Bule wanita Austria mengatakan “Saya kagum sama orang Indonesia, kebanyakan mereka mampu berbahasa Inggris dengan sangat baik. Mungkin yang paling baik di antara negara-negara Asia yang lain.” Saya tersenyum sambil menjawab, “Thank you”. Di dalam hati berdoa, “Mudah-mudahan saya termasuk orang yang ‘kebanyakan’ itu, hahaha. Ia meneruskan, “Dan orangnya baik-baik. Kami suka Indonesia. Kalian punya nature yang bagus, buah-buahan yang enak.” Saya kemudian bertanya, “Buah apa yang paling kamu suka?” “ Semuanya! Saya suka semuanya”jawabnya cepat.
Kalau begitu saya nobatkan kamu sebagai Ratu Buah-buahan Tropis! Simsalabim jadi apa PROKPROKPROK..
KEBESARAN TUHAN DI SEPANJANG PERJALANAN
Saya bertanya pada pria Austria yang duduk di depan, “Jadi Anda berdua berbicara dalam bahasa Jerman ya?” Pria Austria menjawab, “Ya, kami menggunakan bahasa Jerman, namun dengan dialek yang berbeda. Kami bisa paham orang Jerman saat berbicara, tapi orang Jerman belum tentu bisa paham jika kami bicara.” Wow keren! Saya tersenyum kagum.

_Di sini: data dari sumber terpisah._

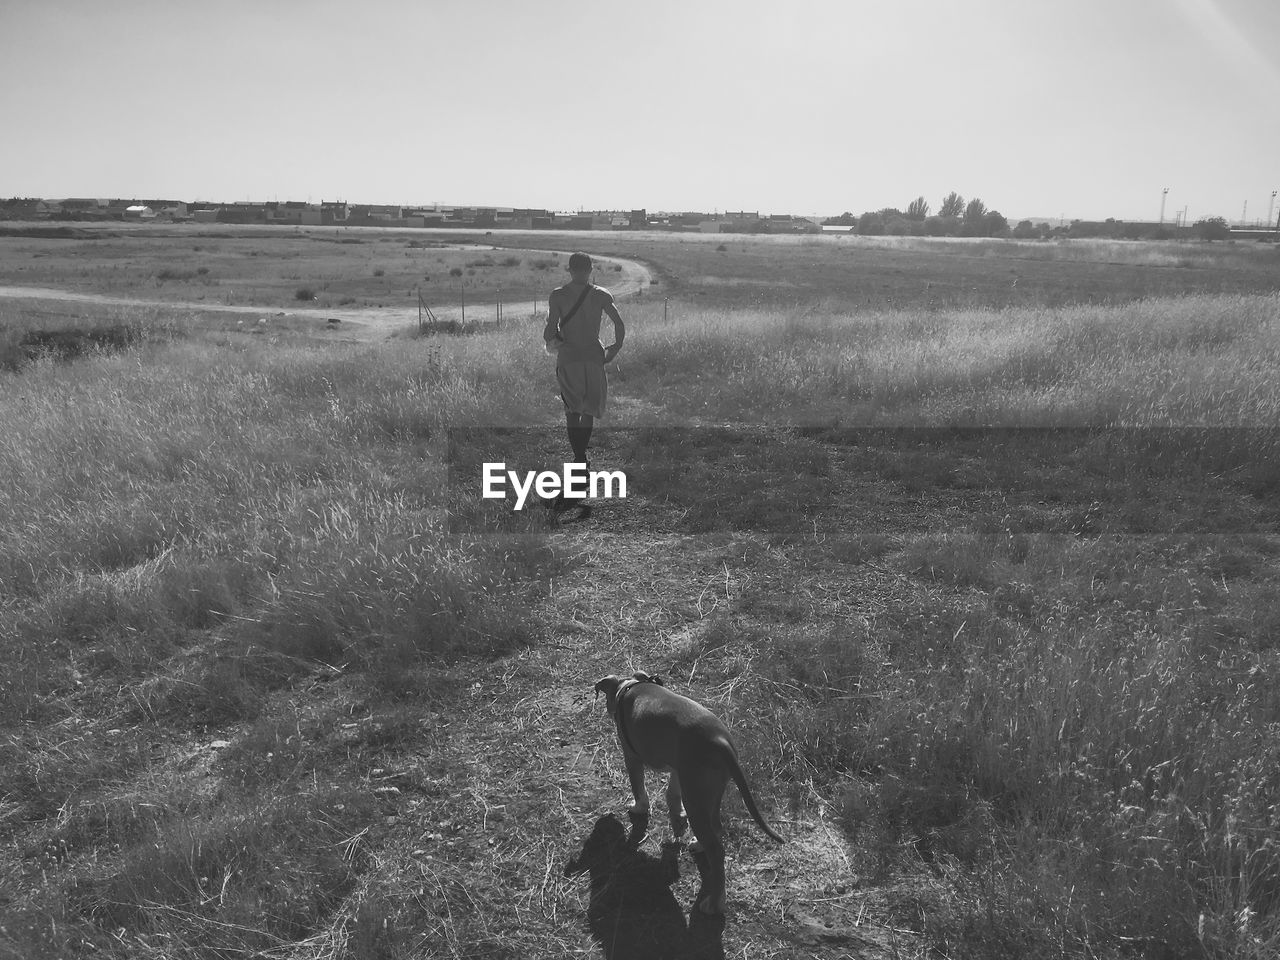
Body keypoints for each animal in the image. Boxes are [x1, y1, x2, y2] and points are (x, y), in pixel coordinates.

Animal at [593, 670, 783, 911]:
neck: (629, 687)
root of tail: (720, 741)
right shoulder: (678, 770)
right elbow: (672, 795)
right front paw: (678, 821)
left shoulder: (632, 758)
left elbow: (639, 788)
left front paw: (639, 808)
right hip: (708, 793)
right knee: (715, 829)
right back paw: (698, 845)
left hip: (696, 797)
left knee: (717, 851)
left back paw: (714, 903)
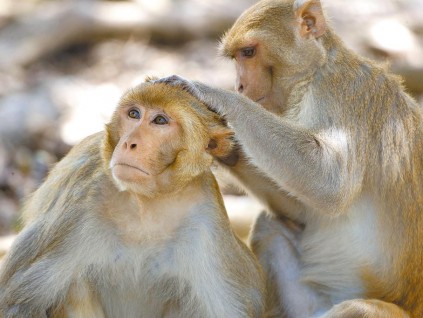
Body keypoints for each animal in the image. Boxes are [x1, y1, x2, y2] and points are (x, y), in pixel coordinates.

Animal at [0, 81, 264, 318]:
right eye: (134, 114)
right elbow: (15, 304)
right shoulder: (80, 201)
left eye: (160, 120)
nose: (129, 143)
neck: (147, 203)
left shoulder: (207, 222)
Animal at [158, 0, 423, 318]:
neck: (313, 74)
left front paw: (212, 95)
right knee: (270, 226)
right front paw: (223, 146)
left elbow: (330, 184)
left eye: (248, 52)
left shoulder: (343, 93)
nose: (240, 86)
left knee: (359, 309)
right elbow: (301, 211)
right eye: (238, 57)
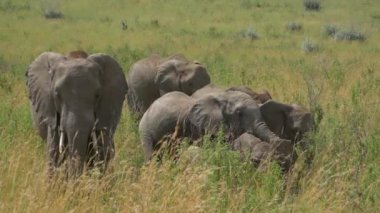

Di sepanjang jalan menuju padang pasir ini, mata saya dibukakan lebar-lebar, akan kekuasaan Tuhan yang tidak memiliki tepian, yaitu pemandangan indah di luar jeep sana yang tidak bosan-bosan dipandang, dan yang terlihat sepele, situasi di dalam jeep ini sendiri. Sebagai seorang mahasiswa linguistik (aciyeee), saya merasakan bagaimana kerennya saat bahasa-bahasa yang begitu beragam dipukul, dipantulkan seperti sebuah bola ping-pong di atas meja. Ada lima bahasa bersliweran dalam jeep ini. Saya berbicara dengan Diga dalam bahasa Sunda, pasangan Prancis di depan saya bicara dalam bahasa Prancis, dan pasangan Austria yang duduk di depan bicara dalam bahasa Jerman dialek Austria. Saat semua penumpang jeep secara bersamaan bicara, ini mungkin akan tampak seperti benang kusut jika digambarkan. Untuk merajut benang-benang kusut ini agar menjadi rapi, kami semua menggunakan bahasa Inggris. Ada satu lagi bahasa yang bersembunyi dalam jeep ini, yaitu bahasa Jawa yang dituturkan Sang Sopir. Ia tampak hening karena ia tidak punya partner ‘bermain ping-pong’. Tapi di balik keheningan itu terdapat power yang luar biasa. Ini terbukti saat Pak Sopir nekad bicara dalam bahasanya, yang membuat situasi dalam jeep jadi ‘geger’ karena tak satu pun penumpang yang paham apa yang ia bicarakan. Namun akhirnya saya dan Diga berhasil ‘memaksanya’ menggunakan bahasa Indonesia, yang akhirnya menunjukkan bahwa bahasa Indonesia punya peran yang tidak sembarangan sebagai alat pengurai kekusutan yang setara dengan bahasa Inggris. Itulah bahasa, ciptaan Tuhan yang terlihat sederhana, tapi bukan main ajaibnya.